GIVEN TEXT:
[Start of section]

Cannabis in Malaysia is legal for medical purposes. Recreational use of cannabis under Malaysian legislation provides for a mandatory death penalty for convicted drug traffickers. Individuals arrested in possession of 200 grams (seven ounces) of marijuana are presumed by law to be trafficking in drugs. Individuals arrested in possession of 50 grams (1,5 ounces) or less will be sentenced to imprisonment up to 10 years.
Following the British acquisition of Dutch Malacca, by 1826 the British were raising taxes from the production of bhang.
Cannabis restrictions in Malaysia date as far back as the Dangerous Drugs Ordinance 1952 in British Malaya prior to independence.

[End of section]

STUDY QUESTIONS:
a. In the cannabis in Malaysia text, duplicate the part starting with "Cannabis in Malaysia" and going on through "production of bhang.".
b. Go on with the cannabis in Malaysia text from where it stops.

RECORDS PROVIDED:

[Start of section]

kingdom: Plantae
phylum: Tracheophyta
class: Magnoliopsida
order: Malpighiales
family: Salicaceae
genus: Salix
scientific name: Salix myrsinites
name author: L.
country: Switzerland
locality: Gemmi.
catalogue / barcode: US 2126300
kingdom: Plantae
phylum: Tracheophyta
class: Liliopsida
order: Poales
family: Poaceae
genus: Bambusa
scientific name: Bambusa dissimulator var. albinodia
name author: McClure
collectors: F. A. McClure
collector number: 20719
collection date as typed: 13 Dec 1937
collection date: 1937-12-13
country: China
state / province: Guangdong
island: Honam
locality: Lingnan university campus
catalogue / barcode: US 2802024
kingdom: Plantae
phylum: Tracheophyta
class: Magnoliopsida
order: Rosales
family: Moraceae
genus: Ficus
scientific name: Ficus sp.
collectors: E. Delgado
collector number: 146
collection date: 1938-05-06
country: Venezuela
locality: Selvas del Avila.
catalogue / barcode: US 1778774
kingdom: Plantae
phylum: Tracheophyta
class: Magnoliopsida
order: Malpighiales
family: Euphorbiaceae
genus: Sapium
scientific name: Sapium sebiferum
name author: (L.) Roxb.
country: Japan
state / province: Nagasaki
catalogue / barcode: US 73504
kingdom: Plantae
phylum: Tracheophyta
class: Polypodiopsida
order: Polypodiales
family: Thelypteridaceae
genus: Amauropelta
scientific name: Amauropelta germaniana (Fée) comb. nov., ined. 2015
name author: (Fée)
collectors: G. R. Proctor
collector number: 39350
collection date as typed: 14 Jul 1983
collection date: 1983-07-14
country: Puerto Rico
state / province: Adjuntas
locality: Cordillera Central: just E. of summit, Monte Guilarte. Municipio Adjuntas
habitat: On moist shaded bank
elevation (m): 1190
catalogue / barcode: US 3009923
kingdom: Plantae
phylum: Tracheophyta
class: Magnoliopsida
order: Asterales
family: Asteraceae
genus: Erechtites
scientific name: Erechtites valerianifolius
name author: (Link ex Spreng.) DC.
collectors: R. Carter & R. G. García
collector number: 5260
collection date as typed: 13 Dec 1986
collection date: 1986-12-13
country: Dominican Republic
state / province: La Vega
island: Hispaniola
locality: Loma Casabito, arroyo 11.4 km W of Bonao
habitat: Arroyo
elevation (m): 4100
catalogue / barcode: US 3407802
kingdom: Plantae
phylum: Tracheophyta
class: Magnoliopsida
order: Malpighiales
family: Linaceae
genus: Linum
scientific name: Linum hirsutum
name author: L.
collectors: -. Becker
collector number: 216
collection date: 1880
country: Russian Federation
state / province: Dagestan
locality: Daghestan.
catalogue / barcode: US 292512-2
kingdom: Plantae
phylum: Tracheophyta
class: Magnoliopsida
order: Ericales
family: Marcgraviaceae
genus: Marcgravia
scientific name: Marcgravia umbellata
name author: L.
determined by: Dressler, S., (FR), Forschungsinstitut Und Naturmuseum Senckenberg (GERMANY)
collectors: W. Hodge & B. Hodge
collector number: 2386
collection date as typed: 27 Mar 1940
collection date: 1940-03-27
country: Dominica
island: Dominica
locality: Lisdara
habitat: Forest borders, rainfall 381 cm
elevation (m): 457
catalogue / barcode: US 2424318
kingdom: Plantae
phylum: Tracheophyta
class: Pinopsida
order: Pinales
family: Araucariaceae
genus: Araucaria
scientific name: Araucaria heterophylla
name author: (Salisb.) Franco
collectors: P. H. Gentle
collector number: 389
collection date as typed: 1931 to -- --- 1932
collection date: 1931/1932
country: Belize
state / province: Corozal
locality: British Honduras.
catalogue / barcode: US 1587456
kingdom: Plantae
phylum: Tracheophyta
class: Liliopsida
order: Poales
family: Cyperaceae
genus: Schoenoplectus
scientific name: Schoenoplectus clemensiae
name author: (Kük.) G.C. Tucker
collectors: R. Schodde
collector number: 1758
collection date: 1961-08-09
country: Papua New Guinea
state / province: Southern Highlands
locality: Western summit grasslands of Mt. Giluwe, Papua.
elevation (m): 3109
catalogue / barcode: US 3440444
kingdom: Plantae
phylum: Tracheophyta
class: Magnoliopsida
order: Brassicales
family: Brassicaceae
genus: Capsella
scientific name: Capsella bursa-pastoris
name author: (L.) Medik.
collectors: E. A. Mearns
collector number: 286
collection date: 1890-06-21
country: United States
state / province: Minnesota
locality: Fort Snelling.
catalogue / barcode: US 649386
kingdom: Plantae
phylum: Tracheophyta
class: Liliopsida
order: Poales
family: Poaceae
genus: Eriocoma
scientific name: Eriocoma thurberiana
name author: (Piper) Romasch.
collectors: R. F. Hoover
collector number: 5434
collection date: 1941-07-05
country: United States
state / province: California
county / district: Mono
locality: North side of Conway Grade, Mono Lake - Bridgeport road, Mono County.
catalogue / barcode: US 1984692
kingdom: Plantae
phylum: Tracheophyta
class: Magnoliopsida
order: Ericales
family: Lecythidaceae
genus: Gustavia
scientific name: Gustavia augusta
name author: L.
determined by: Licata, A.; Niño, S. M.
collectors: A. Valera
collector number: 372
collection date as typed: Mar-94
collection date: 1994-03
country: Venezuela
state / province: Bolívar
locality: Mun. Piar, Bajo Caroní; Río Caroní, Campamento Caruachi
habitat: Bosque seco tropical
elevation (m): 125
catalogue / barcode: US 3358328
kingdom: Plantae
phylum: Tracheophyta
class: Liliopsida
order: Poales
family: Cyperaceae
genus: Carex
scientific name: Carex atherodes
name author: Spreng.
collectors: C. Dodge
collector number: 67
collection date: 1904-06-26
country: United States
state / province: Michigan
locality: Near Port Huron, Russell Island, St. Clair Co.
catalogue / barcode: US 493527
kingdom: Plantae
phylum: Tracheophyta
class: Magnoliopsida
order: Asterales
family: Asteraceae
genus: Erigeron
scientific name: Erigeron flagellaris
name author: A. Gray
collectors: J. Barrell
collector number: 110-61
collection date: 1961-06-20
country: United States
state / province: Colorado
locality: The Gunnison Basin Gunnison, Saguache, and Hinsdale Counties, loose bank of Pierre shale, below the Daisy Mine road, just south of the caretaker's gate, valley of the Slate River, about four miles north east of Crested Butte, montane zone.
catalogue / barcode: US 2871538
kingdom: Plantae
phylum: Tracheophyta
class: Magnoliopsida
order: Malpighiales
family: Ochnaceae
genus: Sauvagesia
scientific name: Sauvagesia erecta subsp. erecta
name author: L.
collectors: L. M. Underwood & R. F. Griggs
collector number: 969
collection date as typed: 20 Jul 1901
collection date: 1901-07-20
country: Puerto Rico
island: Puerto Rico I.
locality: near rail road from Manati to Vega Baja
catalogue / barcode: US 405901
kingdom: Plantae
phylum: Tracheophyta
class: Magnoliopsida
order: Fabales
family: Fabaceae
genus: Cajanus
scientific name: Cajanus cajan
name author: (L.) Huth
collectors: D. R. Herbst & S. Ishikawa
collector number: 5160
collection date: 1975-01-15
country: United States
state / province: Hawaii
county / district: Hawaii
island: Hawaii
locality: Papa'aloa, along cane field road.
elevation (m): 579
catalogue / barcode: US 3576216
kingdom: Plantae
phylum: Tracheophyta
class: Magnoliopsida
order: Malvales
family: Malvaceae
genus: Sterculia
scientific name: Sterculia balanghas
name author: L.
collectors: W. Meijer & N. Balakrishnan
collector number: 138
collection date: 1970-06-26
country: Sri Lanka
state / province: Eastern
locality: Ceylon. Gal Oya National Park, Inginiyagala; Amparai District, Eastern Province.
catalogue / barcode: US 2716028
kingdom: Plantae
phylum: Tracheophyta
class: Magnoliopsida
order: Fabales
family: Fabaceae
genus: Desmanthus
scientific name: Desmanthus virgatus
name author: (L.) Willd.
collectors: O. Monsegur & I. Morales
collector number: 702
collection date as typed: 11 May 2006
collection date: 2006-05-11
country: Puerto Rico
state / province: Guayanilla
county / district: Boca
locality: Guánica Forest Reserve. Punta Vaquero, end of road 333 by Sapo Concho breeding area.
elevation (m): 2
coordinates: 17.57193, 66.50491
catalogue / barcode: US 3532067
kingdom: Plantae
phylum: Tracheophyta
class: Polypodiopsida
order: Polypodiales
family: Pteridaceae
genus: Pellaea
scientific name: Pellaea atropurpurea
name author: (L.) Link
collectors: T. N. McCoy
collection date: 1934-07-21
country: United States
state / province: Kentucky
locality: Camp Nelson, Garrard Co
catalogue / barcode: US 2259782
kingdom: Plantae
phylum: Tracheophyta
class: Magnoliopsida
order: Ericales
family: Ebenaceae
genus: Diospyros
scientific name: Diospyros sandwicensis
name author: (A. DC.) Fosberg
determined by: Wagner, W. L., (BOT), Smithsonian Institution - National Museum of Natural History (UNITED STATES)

[End of section]

EXERCISE RESULTS:
a.
Cannabis in Malaysia is legal for medical purposes. Recreational use of cannabis under Malaysian legislation provides for a mandatory death penalty for convicted drug traffickers. Individuals arrested in possession of 200 grams (seven ounces) of marijuana are presumed by law to be trafficking in drugs. Individuals arrested in possession of 50 grams (1,5 ounces) or less will be sentenced to imprisonment up to 10 years.
Following the British acquisition of Dutch Malacca, by 1826 the British were raising taxes from the production of bhang.

b.
In 2018, public outrage over a death penalty handed to a 29-year-old man led Malaysia to discuss legalising cannabis for medical use, which could make them one of the first nations in Asia to do so. The previous Malaysian cabinet also discussed the medicinal value of marijuana in a September 2018 meeting and started early and informal talks on amending the relevant laws. However, as of 2021, such plans never materialised, and Malaysia since had a change of government under unrelated circumstances.
During the debate session for 12th Malaysia Plan, Syed Saddiq proposed a review for use of medical marijuana. He cites the possibility of using it as alternative medical treatment for youths suffering mental health issues, while noting the expected growth of this industry to over RM400 billion in next 4 years from current annual grosses of RM60 billion.